Analysts at Jefferies have projected that the gold loan ban will adversely impact IIFL’s profitability. According to their assessment, the RBI’s directive is likely to result in a significant reduction in earnings due to the rapid unwinding of the company’s profitable gold loan portfolio. Considering the uncertain timeline for the ban’s removal, Jefferies anticipates that the ban could persist for approximately 9 months.

In light of this, the brokerage firm predicts a 1 percent year-on-year decline in assets under management (AUM) and a substantial 51 percent year-on-year decrease in gold AUM for FY25. Additionally, Jefferies has slashed the earnings per share (EPS) estimates for FY25-26 by 26 percent to 27 percent and the return on equity (RoE) by 460-480 basis points (bps).
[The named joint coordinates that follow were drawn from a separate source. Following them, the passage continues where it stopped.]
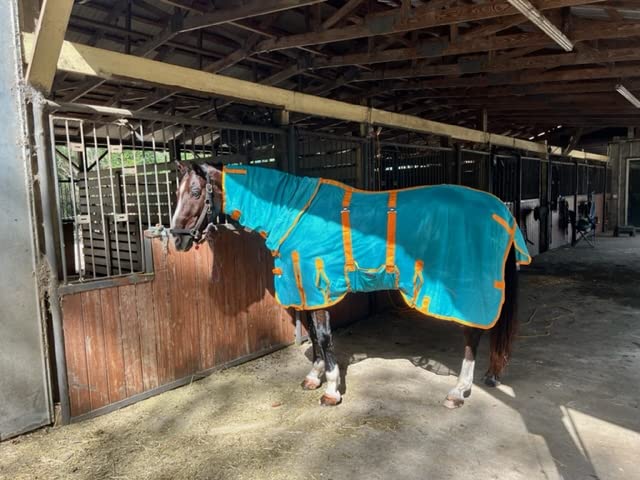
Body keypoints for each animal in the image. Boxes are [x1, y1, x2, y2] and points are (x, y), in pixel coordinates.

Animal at [170, 161, 531, 408]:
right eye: (177, 192)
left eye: (196, 192)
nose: (176, 239)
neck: (295, 211)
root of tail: (501, 211)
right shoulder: (306, 288)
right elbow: (312, 334)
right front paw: (313, 377)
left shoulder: (317, 287)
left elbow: (325, 337)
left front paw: (331, 390)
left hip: (465, 291)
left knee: (473, 335)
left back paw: (458, 391)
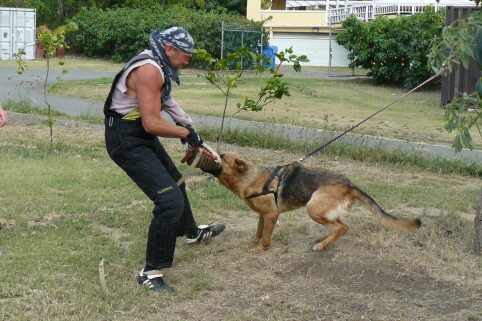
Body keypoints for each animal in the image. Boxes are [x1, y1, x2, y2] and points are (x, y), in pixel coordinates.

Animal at [207, 152, 422, 252]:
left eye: (222, 157)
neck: (250, 179)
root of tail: (349, 184)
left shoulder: (271, 215)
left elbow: (266, 237)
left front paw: (260, 249)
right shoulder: (262, 216)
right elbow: (259, 231)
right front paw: (254, 241)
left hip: (313, 208)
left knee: (341, 227)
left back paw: (321, 245)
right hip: (323, 209)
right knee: (341, 226)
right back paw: (324, 239)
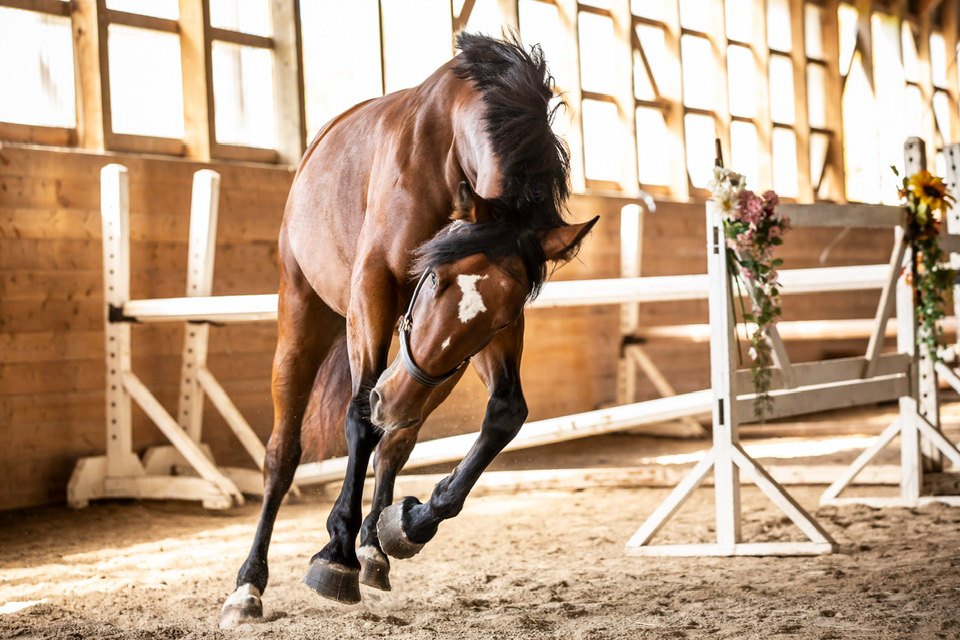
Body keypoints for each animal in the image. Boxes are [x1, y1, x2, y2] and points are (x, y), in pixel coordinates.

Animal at [219, 32, 599, 628]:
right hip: (305, 317)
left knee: (395, 443)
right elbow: (356, 420)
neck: (447, 145)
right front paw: (337, 553)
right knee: (285, 454)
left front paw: (405, 524)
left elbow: (505, 414)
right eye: (434, 276)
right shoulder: (372, 292)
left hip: (422, 372)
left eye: (504, 316)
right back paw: (249, 585)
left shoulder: (465, 344)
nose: (390, 401)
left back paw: (374, 545)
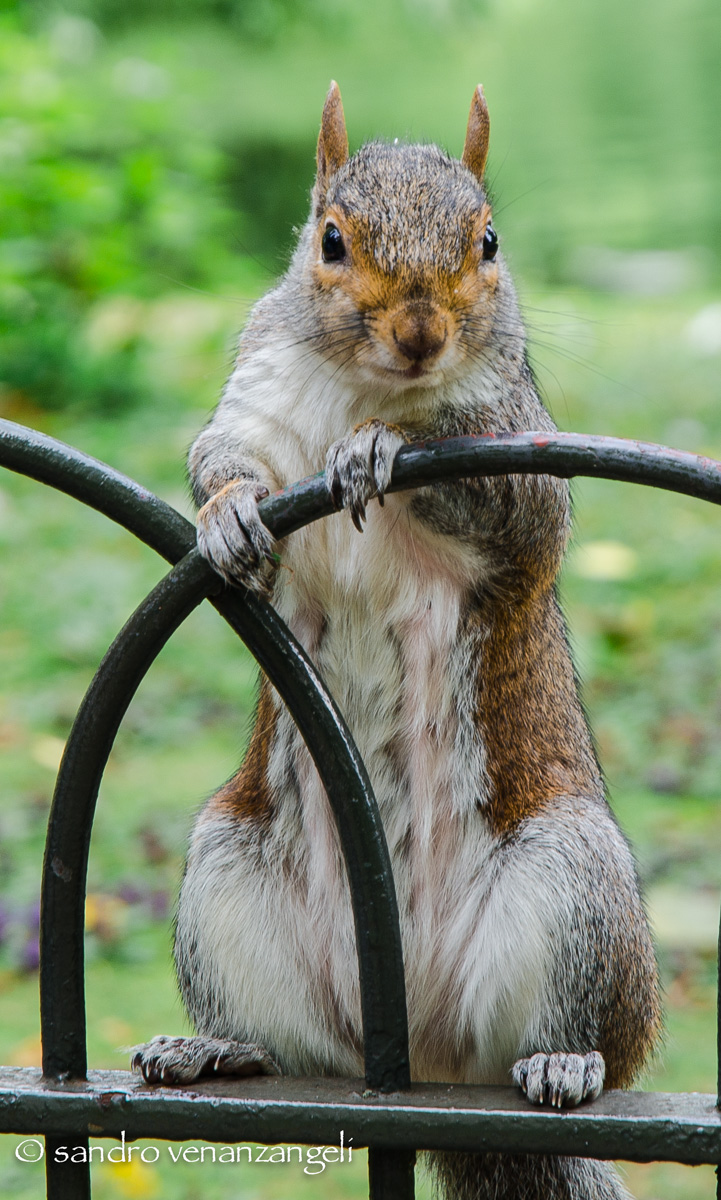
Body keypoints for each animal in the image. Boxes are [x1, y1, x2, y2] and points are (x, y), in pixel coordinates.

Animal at [132, 83, 661, 1200]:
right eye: (330, 240)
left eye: (489, 241)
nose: (420, 333)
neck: (364, 386)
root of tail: (422, 1066)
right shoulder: (255, 398)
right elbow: (219, 455)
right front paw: (226, 517)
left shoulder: (517, 444)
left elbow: (512, 504)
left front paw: (380, 446)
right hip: (226, 872)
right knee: (288, 1048)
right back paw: (213, 1048)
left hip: (574, 881)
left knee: (575, 1033)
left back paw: (566, 1060)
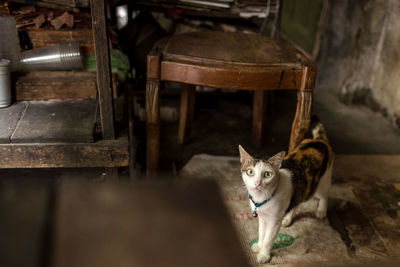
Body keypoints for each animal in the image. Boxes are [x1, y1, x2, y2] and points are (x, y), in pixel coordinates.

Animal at [239, 116, 332, 264]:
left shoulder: (274, 221)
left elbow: (268, 238)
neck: (262, 197)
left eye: (267, 174)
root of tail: (319, 141)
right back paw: (288, 218)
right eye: (250, 172)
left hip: (322, 181)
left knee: (324, 195)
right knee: (297, 199)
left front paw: (264, 254)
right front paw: (259, 245)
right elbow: (261, 232)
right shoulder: (263, 217)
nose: (257, 183)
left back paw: (321, 211)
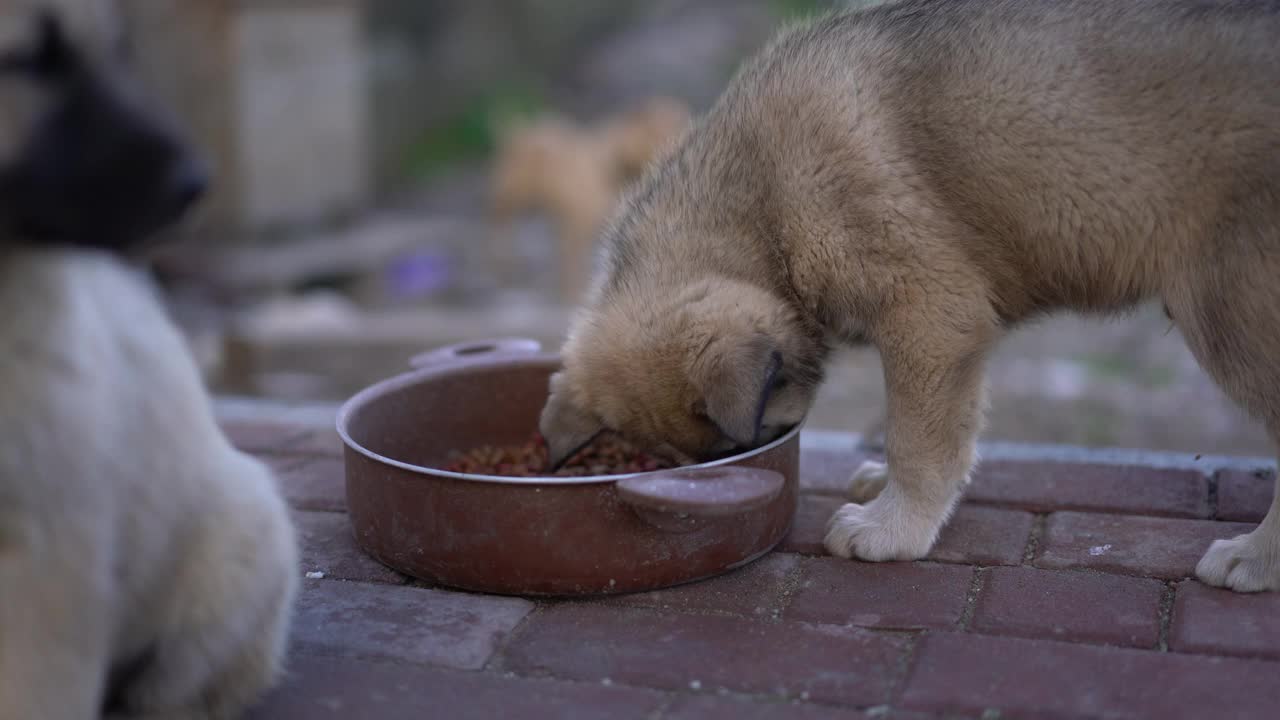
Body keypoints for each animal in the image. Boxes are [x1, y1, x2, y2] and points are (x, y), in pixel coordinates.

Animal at [537, 0, 1280, 591]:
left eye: (750, 442)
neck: (761, 210)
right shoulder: (950, 335)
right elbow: (954, 427)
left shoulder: (930, 314)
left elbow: (915, 437)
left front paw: (893, 528)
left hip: (1233, 311)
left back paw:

They have forecasted a muted EPS compounded annual growth rate (CAGR) of 5 percent and RoE in the range of 15-15.8 percent over the period spanning FY24-26.

In its exchange filing, the company stated that over the past few months, the Reserve Bank of India (RBI) has been in discussions with the senior management and statutory auditors regarding the identified deficiencies. However, as of yet, no significant corrective measures have been implemented.

Despite the ban on issuing new gold loans, the RBI has granted permission for the company to continue servicing its existing gold loan portfolio through standard collection and recovery procedures.